To William Cox Cochran

11 July 1870


[Autograph signed letter in the possession of Mrs. Ellen Speers, 3915 Sierra Drive, Austin, Texas 78731.]



Addressed to: William C. Cochran Esqr

care of Sec. of Interior,


D. C.

Stamp: 3 cents

Postmark: OBERLIN O. JUL 11



Oberlin 11th July 1870.

Dear Willy.

Yours of the 8th inst is recd to

day. We shall not be able to leave

home at Com. as so many friends

are expecting to be here, so, come

direct to our house. If we live

we shall be glad to see you.

We are all usually well,

except myself. I preached

twice yesterday, but had & have

a tedious eruption on my

back & side, that appears

like thes/ cingle or shingles, as

it is commonly called. I have

had it before in the same place,


worse than now. But it ^ bad

enough at present, & was

yesterday, to make me feel

quite uncomfortable.

[page 2]

Julia tells me that she is

expecting Nellie to morrow.

We hope she will not fail.

All well, I believe, at your

Uncle Coles. We have had a

dry & hot June. At the very

beginning of July it began

to rain & since then we have

had frequent & copious rains.

It rains to day. All well

at Aunt Julias & Uncle

Nortons. All here join

in much love to you & to

all your Father's family.

I suppose your Father will

be obliged to welter out

the baking season in

that oven. Grand Ma

has just returned from

daily prayer meeting & says

"Tell Willy to come, we

shall be glad to see him.

[page 3]

& that we consider him one

of the family." Little

Sarah & Charley are

here, & well & happy as

birds. God bless you.

C. G. Finney


A diary of William C. Cochran in the George N. Allen Papers, Oberlin College Archives, 30/67 Box 2, has the following entries:

Wed July 20. arrived at 4 p.m. rode up to Grandpas's in the bus and found grandma and Aunt Angie and the children, Charlie & Sarah waiting for me.

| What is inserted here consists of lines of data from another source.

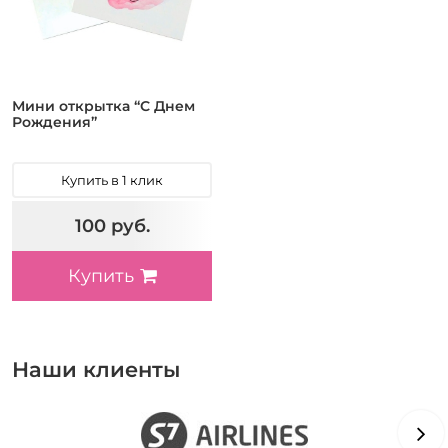
Мини открытка “С Днем
Рождения”
Купить в 1 клик
100 руб.
Купить
Наши клиенты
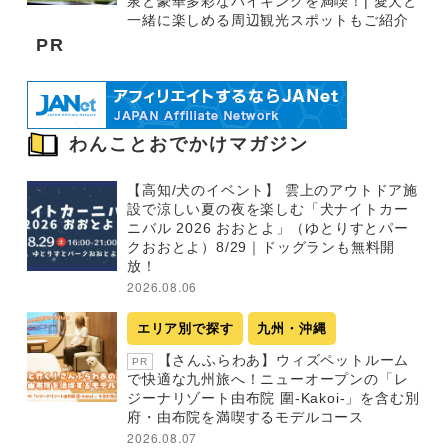
泉と豪華多彩なバイキングを満喫！| 愛犬と
一緒に楽しめる周辺観光スポットもご紹介
PR
わんことおでかけマガジン
【高知/犬のイベント】 雲上のアウトドア施
設で涼しい夏の夜を楽しむ「犬ナイトカー
ニバル 2026 おおとよ」（ゆとりすとパー
クおおとよ）8/29｜ドッグランも無料開
放！
2026.08.06
エリア別で探す
九州・沖縄
【さんふらわあ】ウィズペットルーム
PR
で快適な九州旅へ！ニューオープンの「レ
ジーナリゾート由布院 圍-Kakoi-」を含む別
府・由布院を満喫するモデルコース
2026.08.07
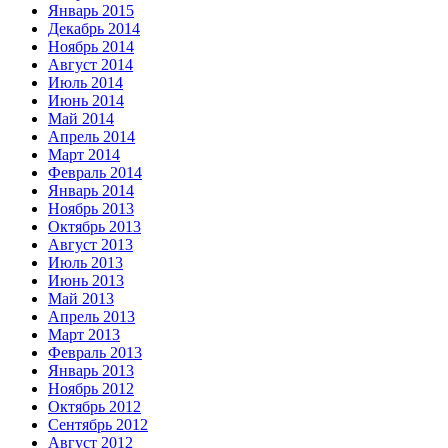
Январь 2015
Декабрь 2014
Ноябрь 2014
Август 2014
Июль 2014
Июнь 2014
Май 2014
Апрель 2014
Март 2014
Февраль 2014
Январь 2014
Ноябрь 2013
Октябрь 2013
Август 2013
Июль 2013
Июнь 2013
Май 2013
Апрель 2013
Март 2013
Февраль 2013
Январь 2013
Ноябрь 2012
Октябрь 2012
Сентябрь 2012
Август 2012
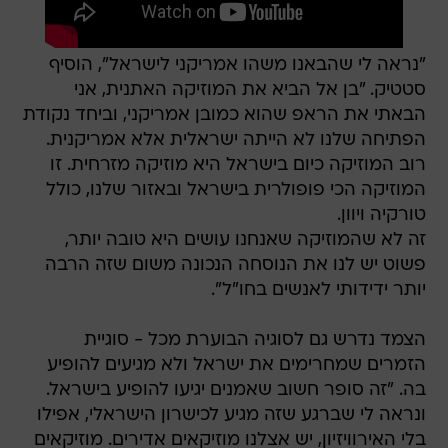
"נראה לי שהבאנו משהו אמריקני לישראל", הוסיף
סטטיק. "בן אל הביא את המוזיקה האתנית, אני
הבאתי את הראפ שהוא כמובן אמריקני, וביחד נקודת
הפתיחה שלנו לא הייתה ישראלית אלא אמריקנית.
רוב המוזיקה כיום בישראל היא מוזיקה מזרחית. זו
המוזיקה הכי פופולרית בישראל ובאזור שלנו, כולל
טורקיה ויוון.
זה לא שהמוזיקה שאנחנו עושים היא טובה יותר,
פשוט יש לנו את הנוסחה הנכונה משום שזה הרבה
יותר ידידותי לאנשים בחו"ל".
הצמד נדרש גם לסוגיה הבוערת מכל - סוגיית
הזמרים שמחרימים את ישראל ולא מגיעים להופיע
בה. "זה סופר חשוב שאמנים יגיעו להופיע בישראל.
ונראה לי שברגע שזה מגיע לכישרון הישראלי, אפילו
בלי האירוויזיון, יש אצלנו מוזיקאים אדירים. מוזיקאים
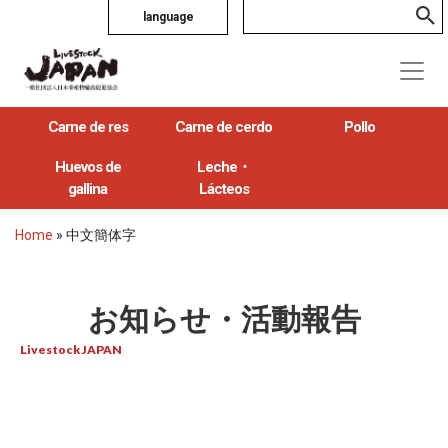
language
Carne de res
Carne de cerdo
Pollo
Huevos de
Leche・
gallina
Lácteos
Home
»
中文簡体字
お知らせ・活動報告
Livestock JAPAN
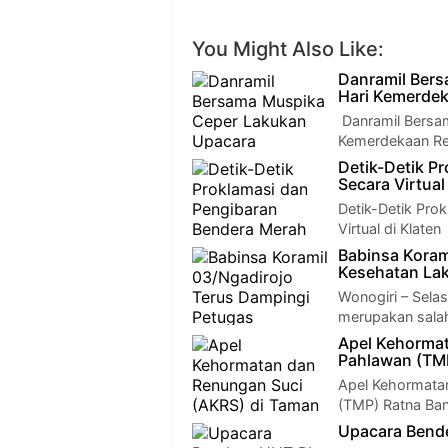
You Might Also Like:
Danramil Bers
Hari Kemerdek
Danramil Bersa
Kemerdekaan Rep
Detik-Detik P
Secara Virtual
Detik-Detik Pro
Virtual di Klate
Babinsa Koram
Kesehatan La
Wonogiri – Selas
merupakan sala
Apel Kehorma
Pahlawan (TMP
Apel Kehormata
(TMP) Ratna Ban
Upacara Bende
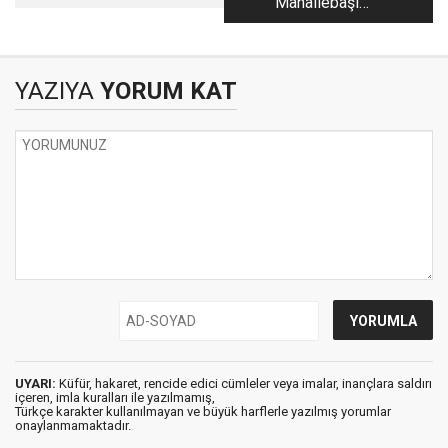
Mahallebaşı
yürüyüş...
Pazarında her dil
konuşuluyor
YAZIYA
YORUM KAT
UYARI:
Küfür, hakaret, rencide edici cümleler veya imalar, inançlara saldırı
içeren, imla kuralları ile yazılmamış,
Türkçe karakter kullanılmayan ve büyük harflerle yazılmış yorumlar
onaylanmamaktadır.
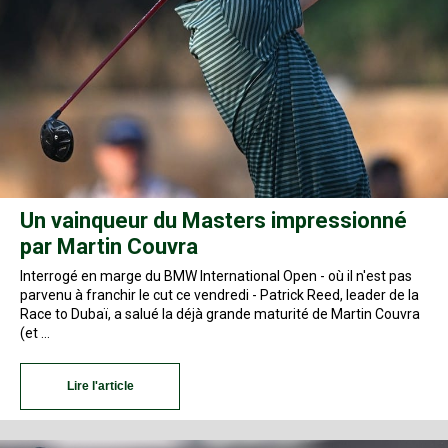
Un vainqueur du Masters impressionné
par Martin Couvra
Interrogé en marge du BMW International Open - où il n'est pas
parvenu à franchir le cut ce vendredi - Patrick Reed, leader de la
Race to Dubaï, a salué la déjà grande maturité de Martin Couvra
(et …
Lire l'article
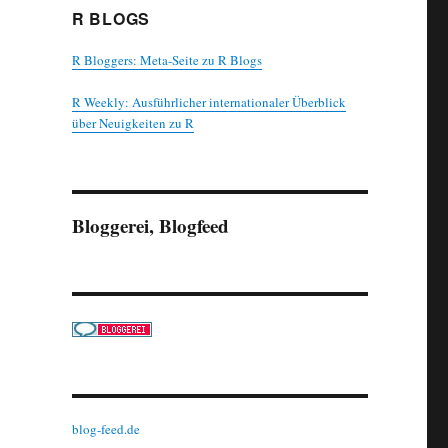
R BLOGS
R Bloggers: Meta-Seite zu R Blogs
R Weekly: Ausführlicher internationaler Überblick
über Neuigkeiten zu R
Bloggerei, Blogfeed
blog-feed.de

Thursday a.m. spent in running about town - at Aunt Julia's with Uncle Charlie and Aunt Angie.



Cochran's step-father, Jacob Dolson Cox, had been made Secretary of the Interior in 1869 by Grant when he became President.

This letter is not in the Finney Papers.


Finney appears to have written the letter S and smudged it out before writing cingle.

This was Cochran's eldest step-sister, Helen Finney Cox.

Stephen W. Cole had a farm about two miles northeast of Oberlin. His wife, Elizabeth, was a sister of Cochran's father, William. Cochran had stayed with them in 1865 while he was studying at the College. (See "Death of Stephen W. Cole" Oberlin Weekly News [15 March 1877], p.[3]; William C. Cochran, The Western Reserve and the Fugitive Slave Law: A Prelude to the Civil War, Tract No. 101 [Cleveland: Western Reserve Historical Society, 1920] p. 129; and letter of William C. Cochran to Helen Finney [Cochran] Cox, 24 October 1865, in Jacob Dolson Cox Papers, Oberlin College Archives.)